9. There was never any congressman who said I threatened to turn the WSJournal editpage against them if they voted against Kemp-Roth. A scurrilous political adversary cooked that story up years after I left the Journal. You will not be able to find anyone at the top of the Journal who ever heard such a story during my tenure, because it never happened. If it had, at least Bartley would have heard about it, and I would have been fired on the spot. There are some ugly people out there. You didn't say I was fired for pamphleteering, which I appreciate. If you would like to see a letter I asked Ray Shaw send me, to the effect that the rumors of my firing spread by evil people were incorrect. In fact, I had for months pleaded with Bartley to find a replacement for me, because of the increased appearance of a conflict of interest. When Shaw and several other Dow Jones executives complained to Bartley, I simply resigned, although it was clear to me that Bartley was still prepared to keep me on.

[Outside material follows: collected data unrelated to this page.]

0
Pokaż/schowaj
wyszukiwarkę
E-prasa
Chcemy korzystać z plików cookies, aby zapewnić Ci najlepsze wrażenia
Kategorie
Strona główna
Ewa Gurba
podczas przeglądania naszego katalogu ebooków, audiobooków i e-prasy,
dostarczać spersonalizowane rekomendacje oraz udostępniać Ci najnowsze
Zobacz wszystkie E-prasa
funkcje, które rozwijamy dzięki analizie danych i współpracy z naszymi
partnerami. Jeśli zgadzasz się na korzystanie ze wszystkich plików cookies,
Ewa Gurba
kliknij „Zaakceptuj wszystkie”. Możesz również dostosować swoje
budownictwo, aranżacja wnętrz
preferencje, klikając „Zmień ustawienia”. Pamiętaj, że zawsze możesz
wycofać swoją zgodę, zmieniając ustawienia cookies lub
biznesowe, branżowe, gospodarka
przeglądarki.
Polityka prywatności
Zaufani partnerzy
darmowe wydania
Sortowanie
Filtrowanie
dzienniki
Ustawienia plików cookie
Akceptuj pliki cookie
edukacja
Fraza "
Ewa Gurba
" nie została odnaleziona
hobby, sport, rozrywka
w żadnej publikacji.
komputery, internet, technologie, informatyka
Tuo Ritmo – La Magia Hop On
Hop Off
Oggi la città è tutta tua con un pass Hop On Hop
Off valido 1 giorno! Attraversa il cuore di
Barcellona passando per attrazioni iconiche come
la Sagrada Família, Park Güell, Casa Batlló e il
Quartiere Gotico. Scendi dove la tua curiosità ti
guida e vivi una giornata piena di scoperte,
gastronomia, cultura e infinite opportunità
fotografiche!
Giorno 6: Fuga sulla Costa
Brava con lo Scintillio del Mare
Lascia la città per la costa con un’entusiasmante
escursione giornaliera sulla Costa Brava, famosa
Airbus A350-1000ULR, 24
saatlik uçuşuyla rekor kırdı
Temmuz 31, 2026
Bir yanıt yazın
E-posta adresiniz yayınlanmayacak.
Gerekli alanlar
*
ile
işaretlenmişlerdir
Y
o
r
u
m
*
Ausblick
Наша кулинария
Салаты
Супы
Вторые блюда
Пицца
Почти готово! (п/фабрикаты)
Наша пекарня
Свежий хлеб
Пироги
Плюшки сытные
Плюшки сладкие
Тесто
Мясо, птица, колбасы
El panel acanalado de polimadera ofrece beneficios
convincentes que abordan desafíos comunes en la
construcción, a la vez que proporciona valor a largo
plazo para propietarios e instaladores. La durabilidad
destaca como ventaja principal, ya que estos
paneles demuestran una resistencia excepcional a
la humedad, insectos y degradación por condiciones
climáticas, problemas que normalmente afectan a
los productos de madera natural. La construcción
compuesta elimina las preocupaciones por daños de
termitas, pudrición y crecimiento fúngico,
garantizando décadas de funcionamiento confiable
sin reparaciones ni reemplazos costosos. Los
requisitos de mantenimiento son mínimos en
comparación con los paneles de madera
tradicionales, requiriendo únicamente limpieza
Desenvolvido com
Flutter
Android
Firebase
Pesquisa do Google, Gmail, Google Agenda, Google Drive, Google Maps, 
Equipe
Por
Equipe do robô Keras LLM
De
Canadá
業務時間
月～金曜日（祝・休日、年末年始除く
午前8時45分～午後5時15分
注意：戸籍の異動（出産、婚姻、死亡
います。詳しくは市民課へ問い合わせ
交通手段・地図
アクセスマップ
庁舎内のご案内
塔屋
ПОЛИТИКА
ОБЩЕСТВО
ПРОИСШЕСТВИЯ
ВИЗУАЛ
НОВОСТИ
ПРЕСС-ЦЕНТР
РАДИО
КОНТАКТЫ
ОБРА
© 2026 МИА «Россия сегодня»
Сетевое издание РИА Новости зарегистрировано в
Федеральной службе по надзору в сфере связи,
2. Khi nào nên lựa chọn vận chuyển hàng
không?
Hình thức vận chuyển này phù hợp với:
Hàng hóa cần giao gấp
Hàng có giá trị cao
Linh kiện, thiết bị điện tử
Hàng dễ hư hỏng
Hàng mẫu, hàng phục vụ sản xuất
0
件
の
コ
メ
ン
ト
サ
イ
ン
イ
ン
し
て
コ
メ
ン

10. You have in the past asserted that Jack Kemp is a puppet and I have been his puppeteer. When you say "virtually every political sentiment Kemp has ever had first belonged to Wanniski," you fail to recognize the nature of the partnership. I supplied him with a steady stream of ideas and he chose those he wished and discarded those he did not agree with.
These are nuances, but because your piece was as good as it was, I thought it worth the effort of smoothing out some of its rough edges.